43. How does FISH (Fluorescent in situ hybridisation) detect chromosomal abnormalities?

Answer 43

• Cells are cultured and a metaphase spread produced - Fluorescent probe is mixed with denatured, single-stranded, target DNA until probe binds.

Question 44

44. What is the size range that FISH works in?

Answer 44

•Microscopic (resolution 5-10Mb) so cannot detect anything smaller than this.

Question 45

45. What is one major advantage of Quantitative Fluorescence PCR over FISH and G banding?

Answer 45

• Quicker than FISH( because FISH uses cultured cells) and g-banding: 1.5 hour not 3 days.

Question 46

46. How does Quantitative Fluorescence PCR detect chromosomal abnormalities?

Answer 46

It uses micro satellites and the amplification of chromosome-specific DNA sequences polymorphic in length between subjects.

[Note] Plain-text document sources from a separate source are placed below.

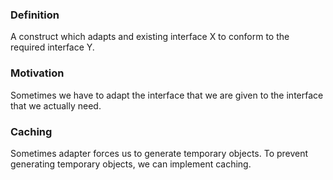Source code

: ### Definition

A construct which adapts and existing interface X to conform to the required interface Y.

### Motivation

Sometimes we have to adapt the interface that we are given to the interface that we actually need.

### Caching

Sometimes adapter forces us to generate temporary objects.
To prevent generating temporary objects, we can implement caching.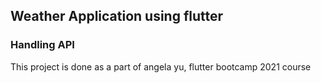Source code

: ## Weather Application using flutter
### Handling API
This project is done as a part of angela yu, flutter bootcamp 2021 course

Can be visualised as peaks on automated DNA scanners - higher peaks means more fluorescence which means more of that particular allele. If disomic just two allele’s
If trisomic , three - maybe 2 of one allele and one of the other or maybe 3 separate allele’s

Question 47

47. Just to summarise, what are TWO prenatal diagnosis techniques that are invasive?

Answer 47

o Amniocentesis (14-20 weeks, amniotic fluid)

o Chorionic villus sampling (CVS) (11-14 weeks, placental cells)

Question 48

48. What is an example of a non-invasive prenatal diagnosis for autosomal chromosomal abnormalities?

Answer 48

• SAFE TEST for trisomies 13, 18 and 21 is available privately (£400) but is not free at St Georges.
o Cell free foetal DNA (cffDNA)
• Maternal plasma contains cell free maternal and foetal DNA which allows us to investigate monogenic disorders and aneuploidies.

Question 49

49. How can we investigate monogenic disorders via cell free foetal DNA?

Answer 49

• Monogenic disorders: generate primers that are unique to genes in the foetus that are not present in the mother and use PCR – detect PCR products corresponding to foetal-specific genes such as RHD

Question 50

50 . How can we investigate aneuploidy disorders using cell free foetal DNA?

Answer 50

• Aneuploidies: Sequence the total DNA present in the maternal plasma and align the reads to the human genome sequence to determine the chromosome representation.

o Sequences should have an equal coverage around the genome but when there is a trisomy, many more fragments will be present, and the coverage will be deeper.